Venue: Room 110, Zhi Xin Building

 

 

 Abstract:

 

Data-driven decision making is now becoming increasingly important in various disciplines, including health care, finance and business analytics. To make data-driven decisions in large-scale systems, learning the statistical associations of different elements is not sufficient. Algorithms need to be equipped with the ability to learn the underlying causal mechanism.

 

Meanwhile, intelligent decision making also requires us to effectively incorporate domain knowledge from various application domains to improve the statistical efficiency as well as the robustness of existing statistical methods. Probabilistically, such domain knowledge can be incorporated as structural constraints on the underlying distribution.
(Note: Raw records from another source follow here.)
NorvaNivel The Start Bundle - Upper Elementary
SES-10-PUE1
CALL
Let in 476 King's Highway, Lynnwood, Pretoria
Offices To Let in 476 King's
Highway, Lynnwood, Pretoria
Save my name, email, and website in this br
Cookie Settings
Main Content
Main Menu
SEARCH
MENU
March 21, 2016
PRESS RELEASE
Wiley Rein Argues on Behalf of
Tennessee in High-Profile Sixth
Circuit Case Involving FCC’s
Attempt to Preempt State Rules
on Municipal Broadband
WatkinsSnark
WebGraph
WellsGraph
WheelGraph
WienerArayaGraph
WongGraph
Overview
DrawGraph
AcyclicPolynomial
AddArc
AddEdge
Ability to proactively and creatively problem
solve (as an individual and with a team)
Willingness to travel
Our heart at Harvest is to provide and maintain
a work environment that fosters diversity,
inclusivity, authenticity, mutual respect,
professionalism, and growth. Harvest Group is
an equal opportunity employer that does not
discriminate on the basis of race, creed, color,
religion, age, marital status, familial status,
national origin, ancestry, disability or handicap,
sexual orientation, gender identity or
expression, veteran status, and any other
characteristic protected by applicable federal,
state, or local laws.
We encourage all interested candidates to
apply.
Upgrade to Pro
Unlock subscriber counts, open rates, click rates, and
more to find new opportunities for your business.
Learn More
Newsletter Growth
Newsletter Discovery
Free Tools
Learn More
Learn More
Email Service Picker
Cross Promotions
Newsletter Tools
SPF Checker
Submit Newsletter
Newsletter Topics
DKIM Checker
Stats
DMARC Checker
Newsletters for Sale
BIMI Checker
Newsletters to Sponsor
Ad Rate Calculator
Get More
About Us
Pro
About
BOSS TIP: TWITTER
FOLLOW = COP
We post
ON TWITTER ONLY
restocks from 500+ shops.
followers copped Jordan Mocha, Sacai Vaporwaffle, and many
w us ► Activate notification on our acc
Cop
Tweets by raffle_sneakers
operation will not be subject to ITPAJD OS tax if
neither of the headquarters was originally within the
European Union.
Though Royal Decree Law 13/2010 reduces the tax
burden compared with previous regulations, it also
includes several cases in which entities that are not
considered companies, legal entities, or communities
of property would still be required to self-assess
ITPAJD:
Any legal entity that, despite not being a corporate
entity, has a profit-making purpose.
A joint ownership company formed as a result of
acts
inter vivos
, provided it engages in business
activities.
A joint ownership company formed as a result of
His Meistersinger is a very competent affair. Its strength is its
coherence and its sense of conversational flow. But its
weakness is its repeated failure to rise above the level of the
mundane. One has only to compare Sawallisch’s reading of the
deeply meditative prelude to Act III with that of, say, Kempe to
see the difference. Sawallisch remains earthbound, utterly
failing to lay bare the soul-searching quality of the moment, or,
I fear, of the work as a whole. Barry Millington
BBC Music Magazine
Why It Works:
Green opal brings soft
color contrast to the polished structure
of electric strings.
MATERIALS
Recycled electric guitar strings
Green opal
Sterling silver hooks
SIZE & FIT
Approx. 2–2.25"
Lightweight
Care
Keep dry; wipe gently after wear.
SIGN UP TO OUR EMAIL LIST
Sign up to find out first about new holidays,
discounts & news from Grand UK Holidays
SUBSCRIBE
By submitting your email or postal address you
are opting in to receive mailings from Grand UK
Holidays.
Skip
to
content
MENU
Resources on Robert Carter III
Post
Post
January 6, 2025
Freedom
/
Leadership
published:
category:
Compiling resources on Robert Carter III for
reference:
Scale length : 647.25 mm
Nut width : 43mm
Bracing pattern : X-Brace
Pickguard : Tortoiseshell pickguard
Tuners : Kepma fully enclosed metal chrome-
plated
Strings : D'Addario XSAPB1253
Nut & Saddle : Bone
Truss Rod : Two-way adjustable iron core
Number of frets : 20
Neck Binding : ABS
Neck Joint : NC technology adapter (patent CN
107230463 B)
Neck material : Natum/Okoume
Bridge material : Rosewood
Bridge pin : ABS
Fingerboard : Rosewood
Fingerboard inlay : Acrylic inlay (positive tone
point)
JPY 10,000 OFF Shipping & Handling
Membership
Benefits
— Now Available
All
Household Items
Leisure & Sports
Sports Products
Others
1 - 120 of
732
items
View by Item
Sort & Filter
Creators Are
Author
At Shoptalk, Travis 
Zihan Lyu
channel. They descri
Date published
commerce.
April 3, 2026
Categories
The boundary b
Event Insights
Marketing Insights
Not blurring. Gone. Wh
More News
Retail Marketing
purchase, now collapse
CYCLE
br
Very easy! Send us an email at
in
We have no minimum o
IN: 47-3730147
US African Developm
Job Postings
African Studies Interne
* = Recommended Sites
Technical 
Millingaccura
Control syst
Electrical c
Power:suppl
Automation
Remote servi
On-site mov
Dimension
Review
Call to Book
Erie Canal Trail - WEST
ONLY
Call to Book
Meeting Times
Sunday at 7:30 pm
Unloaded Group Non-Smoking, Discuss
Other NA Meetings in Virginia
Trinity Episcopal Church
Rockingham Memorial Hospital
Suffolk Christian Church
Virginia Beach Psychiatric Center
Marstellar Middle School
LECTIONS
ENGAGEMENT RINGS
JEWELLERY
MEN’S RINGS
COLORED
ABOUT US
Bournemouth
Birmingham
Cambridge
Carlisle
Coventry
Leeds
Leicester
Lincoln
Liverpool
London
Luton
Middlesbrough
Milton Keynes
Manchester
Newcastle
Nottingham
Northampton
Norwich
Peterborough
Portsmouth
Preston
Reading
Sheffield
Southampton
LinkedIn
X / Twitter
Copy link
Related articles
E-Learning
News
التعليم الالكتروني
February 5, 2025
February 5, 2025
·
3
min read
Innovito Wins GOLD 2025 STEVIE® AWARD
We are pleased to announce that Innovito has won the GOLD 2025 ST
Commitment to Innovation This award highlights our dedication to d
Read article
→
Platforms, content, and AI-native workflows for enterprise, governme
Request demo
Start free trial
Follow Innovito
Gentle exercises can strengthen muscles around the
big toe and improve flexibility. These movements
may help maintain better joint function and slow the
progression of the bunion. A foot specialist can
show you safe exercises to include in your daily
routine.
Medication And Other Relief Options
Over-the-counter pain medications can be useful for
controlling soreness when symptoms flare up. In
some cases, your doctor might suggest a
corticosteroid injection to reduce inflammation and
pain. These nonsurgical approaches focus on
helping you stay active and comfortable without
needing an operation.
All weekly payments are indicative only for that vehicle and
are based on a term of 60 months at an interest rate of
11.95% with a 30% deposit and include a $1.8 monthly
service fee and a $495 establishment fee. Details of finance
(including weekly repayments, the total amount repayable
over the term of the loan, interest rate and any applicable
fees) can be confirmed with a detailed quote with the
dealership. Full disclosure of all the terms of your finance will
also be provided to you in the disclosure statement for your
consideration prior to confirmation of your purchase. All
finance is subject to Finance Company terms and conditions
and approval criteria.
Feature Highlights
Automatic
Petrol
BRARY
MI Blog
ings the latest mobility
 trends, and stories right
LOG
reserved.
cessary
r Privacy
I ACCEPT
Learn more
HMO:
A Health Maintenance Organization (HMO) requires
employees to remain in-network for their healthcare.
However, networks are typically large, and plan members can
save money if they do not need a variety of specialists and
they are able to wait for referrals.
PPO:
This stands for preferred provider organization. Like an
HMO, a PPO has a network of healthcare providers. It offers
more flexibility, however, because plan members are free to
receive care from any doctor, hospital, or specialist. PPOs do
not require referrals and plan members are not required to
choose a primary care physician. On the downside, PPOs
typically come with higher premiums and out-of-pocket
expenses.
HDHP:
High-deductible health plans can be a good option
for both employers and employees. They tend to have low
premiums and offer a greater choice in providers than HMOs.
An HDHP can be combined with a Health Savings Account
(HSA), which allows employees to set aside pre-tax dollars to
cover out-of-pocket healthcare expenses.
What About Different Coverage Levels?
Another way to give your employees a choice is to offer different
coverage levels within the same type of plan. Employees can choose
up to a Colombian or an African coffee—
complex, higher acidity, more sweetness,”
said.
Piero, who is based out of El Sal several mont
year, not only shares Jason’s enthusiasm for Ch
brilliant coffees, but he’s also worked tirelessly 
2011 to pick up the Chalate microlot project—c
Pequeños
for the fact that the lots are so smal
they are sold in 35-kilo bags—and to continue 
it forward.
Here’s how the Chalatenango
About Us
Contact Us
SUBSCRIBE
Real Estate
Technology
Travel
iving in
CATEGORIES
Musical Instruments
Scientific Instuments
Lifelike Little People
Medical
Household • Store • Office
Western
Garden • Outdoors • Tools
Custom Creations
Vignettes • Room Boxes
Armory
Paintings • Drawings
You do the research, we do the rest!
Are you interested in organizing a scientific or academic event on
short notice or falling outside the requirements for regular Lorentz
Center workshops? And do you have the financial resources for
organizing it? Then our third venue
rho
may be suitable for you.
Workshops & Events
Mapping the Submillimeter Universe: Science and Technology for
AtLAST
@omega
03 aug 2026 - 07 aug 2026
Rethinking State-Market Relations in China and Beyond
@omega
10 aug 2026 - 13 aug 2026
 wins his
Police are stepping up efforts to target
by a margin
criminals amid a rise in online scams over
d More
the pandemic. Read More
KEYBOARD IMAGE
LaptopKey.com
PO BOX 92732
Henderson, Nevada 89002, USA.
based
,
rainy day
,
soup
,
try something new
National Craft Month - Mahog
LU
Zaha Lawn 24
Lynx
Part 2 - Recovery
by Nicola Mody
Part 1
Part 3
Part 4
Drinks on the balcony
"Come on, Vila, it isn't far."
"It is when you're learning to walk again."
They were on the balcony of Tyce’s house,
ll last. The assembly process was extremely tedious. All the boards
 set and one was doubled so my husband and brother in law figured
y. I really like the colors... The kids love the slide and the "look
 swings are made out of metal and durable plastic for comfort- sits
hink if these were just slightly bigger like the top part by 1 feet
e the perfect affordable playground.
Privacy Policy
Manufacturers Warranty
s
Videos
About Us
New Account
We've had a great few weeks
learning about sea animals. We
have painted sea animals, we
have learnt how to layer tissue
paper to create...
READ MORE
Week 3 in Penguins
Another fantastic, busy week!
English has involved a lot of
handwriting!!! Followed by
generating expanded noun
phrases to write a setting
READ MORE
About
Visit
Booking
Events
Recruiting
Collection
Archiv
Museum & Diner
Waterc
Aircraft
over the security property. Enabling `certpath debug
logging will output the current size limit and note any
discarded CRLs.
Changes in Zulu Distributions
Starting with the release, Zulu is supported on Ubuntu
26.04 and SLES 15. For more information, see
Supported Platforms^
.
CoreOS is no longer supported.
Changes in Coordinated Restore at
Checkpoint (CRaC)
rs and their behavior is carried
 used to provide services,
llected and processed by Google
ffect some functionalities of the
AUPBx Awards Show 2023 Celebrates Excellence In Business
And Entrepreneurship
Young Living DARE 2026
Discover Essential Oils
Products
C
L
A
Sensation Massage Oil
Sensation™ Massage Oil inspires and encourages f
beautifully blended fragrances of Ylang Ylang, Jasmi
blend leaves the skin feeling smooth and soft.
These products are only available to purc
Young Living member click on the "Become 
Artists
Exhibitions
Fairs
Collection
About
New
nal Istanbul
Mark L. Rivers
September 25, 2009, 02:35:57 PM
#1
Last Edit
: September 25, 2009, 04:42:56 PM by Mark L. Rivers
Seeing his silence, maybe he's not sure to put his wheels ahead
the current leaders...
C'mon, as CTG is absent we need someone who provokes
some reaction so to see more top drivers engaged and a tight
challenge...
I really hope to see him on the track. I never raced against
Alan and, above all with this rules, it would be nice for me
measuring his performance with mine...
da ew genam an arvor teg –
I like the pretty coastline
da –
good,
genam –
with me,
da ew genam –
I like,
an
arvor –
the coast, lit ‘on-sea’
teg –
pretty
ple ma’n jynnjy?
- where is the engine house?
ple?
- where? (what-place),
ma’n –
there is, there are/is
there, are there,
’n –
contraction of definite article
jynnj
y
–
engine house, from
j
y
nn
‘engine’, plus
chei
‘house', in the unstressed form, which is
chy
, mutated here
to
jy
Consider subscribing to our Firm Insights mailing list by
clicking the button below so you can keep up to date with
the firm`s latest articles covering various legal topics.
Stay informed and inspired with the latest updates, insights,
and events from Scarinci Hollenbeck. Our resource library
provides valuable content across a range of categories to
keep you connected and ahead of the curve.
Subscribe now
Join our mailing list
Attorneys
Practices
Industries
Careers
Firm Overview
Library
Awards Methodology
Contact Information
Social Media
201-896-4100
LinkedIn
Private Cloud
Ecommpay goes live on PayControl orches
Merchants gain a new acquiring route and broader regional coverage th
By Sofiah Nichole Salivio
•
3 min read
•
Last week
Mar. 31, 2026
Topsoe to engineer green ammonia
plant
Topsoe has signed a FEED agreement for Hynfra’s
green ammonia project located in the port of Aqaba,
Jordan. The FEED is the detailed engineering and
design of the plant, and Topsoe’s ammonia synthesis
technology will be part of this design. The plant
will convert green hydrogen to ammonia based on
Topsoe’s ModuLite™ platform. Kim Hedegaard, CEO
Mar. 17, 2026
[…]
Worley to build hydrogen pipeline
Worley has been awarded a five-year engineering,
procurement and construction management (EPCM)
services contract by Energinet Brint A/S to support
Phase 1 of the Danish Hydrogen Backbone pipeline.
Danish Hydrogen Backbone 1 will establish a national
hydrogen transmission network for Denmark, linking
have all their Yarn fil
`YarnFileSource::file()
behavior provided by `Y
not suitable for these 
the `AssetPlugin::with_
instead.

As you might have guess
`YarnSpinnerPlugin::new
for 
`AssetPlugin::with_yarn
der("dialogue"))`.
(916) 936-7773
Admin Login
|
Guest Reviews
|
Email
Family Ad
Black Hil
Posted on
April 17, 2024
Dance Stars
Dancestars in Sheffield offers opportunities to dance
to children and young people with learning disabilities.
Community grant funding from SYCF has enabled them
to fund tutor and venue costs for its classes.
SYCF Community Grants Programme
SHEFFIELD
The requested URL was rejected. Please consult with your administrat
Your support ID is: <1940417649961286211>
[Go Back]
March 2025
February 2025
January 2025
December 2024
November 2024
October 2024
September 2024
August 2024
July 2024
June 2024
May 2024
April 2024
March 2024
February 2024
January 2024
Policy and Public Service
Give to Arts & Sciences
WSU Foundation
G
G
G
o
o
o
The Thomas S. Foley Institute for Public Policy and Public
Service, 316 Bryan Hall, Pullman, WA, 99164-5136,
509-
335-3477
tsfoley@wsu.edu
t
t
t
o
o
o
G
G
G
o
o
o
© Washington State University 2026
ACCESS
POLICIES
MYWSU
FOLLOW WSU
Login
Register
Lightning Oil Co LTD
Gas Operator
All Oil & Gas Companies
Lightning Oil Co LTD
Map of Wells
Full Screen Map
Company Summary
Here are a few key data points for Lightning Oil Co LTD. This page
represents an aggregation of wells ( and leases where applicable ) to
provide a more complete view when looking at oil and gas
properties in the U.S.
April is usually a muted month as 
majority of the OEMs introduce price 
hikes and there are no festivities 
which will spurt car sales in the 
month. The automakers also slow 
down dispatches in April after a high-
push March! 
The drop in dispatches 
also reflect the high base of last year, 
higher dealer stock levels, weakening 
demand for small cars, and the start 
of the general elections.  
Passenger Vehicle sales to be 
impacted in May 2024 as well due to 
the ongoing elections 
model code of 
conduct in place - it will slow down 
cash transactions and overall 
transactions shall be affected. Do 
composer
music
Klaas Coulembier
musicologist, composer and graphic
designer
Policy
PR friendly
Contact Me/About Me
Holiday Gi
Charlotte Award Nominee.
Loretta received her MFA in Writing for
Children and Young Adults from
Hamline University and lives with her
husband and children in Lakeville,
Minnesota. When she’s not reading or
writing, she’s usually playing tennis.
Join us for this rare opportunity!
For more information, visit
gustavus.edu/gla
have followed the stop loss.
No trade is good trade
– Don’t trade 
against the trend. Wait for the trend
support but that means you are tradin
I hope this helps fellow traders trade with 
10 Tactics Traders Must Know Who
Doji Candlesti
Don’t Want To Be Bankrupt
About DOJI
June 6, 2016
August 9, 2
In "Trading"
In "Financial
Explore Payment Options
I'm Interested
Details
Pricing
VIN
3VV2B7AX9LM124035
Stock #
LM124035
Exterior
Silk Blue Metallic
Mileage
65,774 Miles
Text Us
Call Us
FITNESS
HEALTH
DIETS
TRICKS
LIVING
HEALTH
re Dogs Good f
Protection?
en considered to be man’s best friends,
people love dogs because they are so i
Exploiting these underlying structures calls for new statistical methods for inference with various distributional constraints.

 

In this talk, I will present my recent progresses for addressing the two fundamental statistical challenges stated above, namely 1) establishing the underlying causal mechanism in complex systems, and 2) incorporating structural constraints to statistical inference.

 

Biography:

 

Yuhao Wang is a 5-th year Ph.D. student at Laboratory for Information & Decision Systems at MIT working with Professor Caroline Uhler. Before joining MIT, he got his bachelor from Tsinghua University. Yuhao is primarily interested in computational and statistical challenges in causal inference, high-dimensional statistics and nonparametric statistics. Yuhao is now working on a variety of research projects, including learning causal graphical models and shape restricted density estimation.